__Text block__:
## begin
A Love Letter to Leta Lestrange, the Tragically Unsung Hero of 'Fantastic Beasts: The Crimes of Grindelwald'

Spoilers for "Fantastic Beasts: The Crimes of Grindelwald" below.

One of the main problems with the new Fantastic Beasts film, The Crimes of Grindelwald, lies right there in the title.

While the latest installment in the Harry Potter spinoff franchise is another thrilling adventure -- following Eddie Redmayne’s enigmatic and endearing Newt Scamander as he returns to Europe with his magical menagerie -- there is little mystery to its main villain, given how much we already know from Potter canon.

We know Grindelwald is Bad, with a capital “B,” because he is essentially the monde magique’s 1920’s equivalent of an ascending fascist leader -- he wants to “Make the Wizarding World Great Again,” believing that people with magical blood deserve to rule the world, no matter how many Muggles must suffer to achieve that goal. We also know he’s Bad because Johnny Depp has one ice blue contact lens, which he uses to mug menacingly into the camera, and because Jude Law’s dapper young Dumbledore tells us so. (And we know that Dumbledore is Good -- fallible and troubled by his connection with the villainous rogue, certainly, but ultimately righteous -- so we trust him.)
## end
__Exercise task 1__: According to the review of The Crimes of Grindelwald, which actor wears one ice blue contact lens in the film?
__Exercise task 2__: Pick up the review of The Crimes of Grindelwald after its last sentence and carry it on.
The listing that comes next is separate material, unrelated to the review of The Crimes of Grindelwald.

__Stored data__:
## begin
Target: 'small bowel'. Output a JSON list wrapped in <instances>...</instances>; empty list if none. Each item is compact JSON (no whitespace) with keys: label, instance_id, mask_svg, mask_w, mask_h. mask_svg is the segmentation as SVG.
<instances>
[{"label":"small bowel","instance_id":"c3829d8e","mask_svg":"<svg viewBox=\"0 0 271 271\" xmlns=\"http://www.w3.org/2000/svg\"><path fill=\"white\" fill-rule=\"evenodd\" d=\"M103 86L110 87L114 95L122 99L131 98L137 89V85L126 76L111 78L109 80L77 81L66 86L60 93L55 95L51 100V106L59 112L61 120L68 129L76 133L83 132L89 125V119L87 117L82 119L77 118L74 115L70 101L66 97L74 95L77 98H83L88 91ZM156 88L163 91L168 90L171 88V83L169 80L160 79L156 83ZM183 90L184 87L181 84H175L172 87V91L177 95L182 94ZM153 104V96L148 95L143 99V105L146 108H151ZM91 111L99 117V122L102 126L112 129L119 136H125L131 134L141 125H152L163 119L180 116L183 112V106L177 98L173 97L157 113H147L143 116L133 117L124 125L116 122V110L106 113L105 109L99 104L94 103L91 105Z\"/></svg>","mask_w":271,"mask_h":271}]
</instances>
## end
__Written answer 1__: Johnny Depp.

__Written answer 2__:
That doesn’t leave much intrigue left over for Grindelwald himself -- save for the further-teased-but-barely-realized romantic bond he and Dumbledore shared as young wizards. In fact, until the film’s final scenes, most of the titular villain’s “crimes” are dispatched to lackeys -- including the murder of a young family just so he can use their apartment in Paris. (There is a truly bone-chilling parallel for Potter fans when the wizard grins wickedly as he encounters the dead couple’s toddler -- for just a moment, another “boy who lived” -- but even that roadblock is ultimately cast off for an underling to eliminate.)

Plus, we know how all of this ends. We know Grindelwald will ultimately duel with Dumbledore and lose, we know he will have the Elder Wand taken from him. We know that he’ll die in exile at the hand of his former friend-with-blood-pact-benefits, and that another dark wizard will take up his cause for a world ruled by a magical minority. We’re even warned, about halfway through, that his grand final gesture in the film’s final act, a rally of his supporters at a graveyard in France, will be a trap. And it is.

Truthfully, it’s not just a Grindelwald problem. Some of the movie’s most compelling characters are the ones we know the least about in Potter canon and get to explore, to varying degrees, in this new installment: among them Ezra Miller’s Credence Barebone, Katherine Waterston’s Tina Goldstein, and especially, Zoe Kravitz’sLeta Lestrange.

Fans know Leta from the first Fantastic Beasts -- Newt carries her photo with him and tells Queenie (Alison Sudol) they were friends during their time at Hogwarts -- butCrimes of Grindelwaldgives us a closer look at the character, as well as her complicated relationship with the siblings Scamander. (Callum Turner is perfectly cast as Newt’s older brother, Theseus, an auror who seems proud to follow every rule that his sibling flouts. He is also, as it turns out, Leta’s fiance.)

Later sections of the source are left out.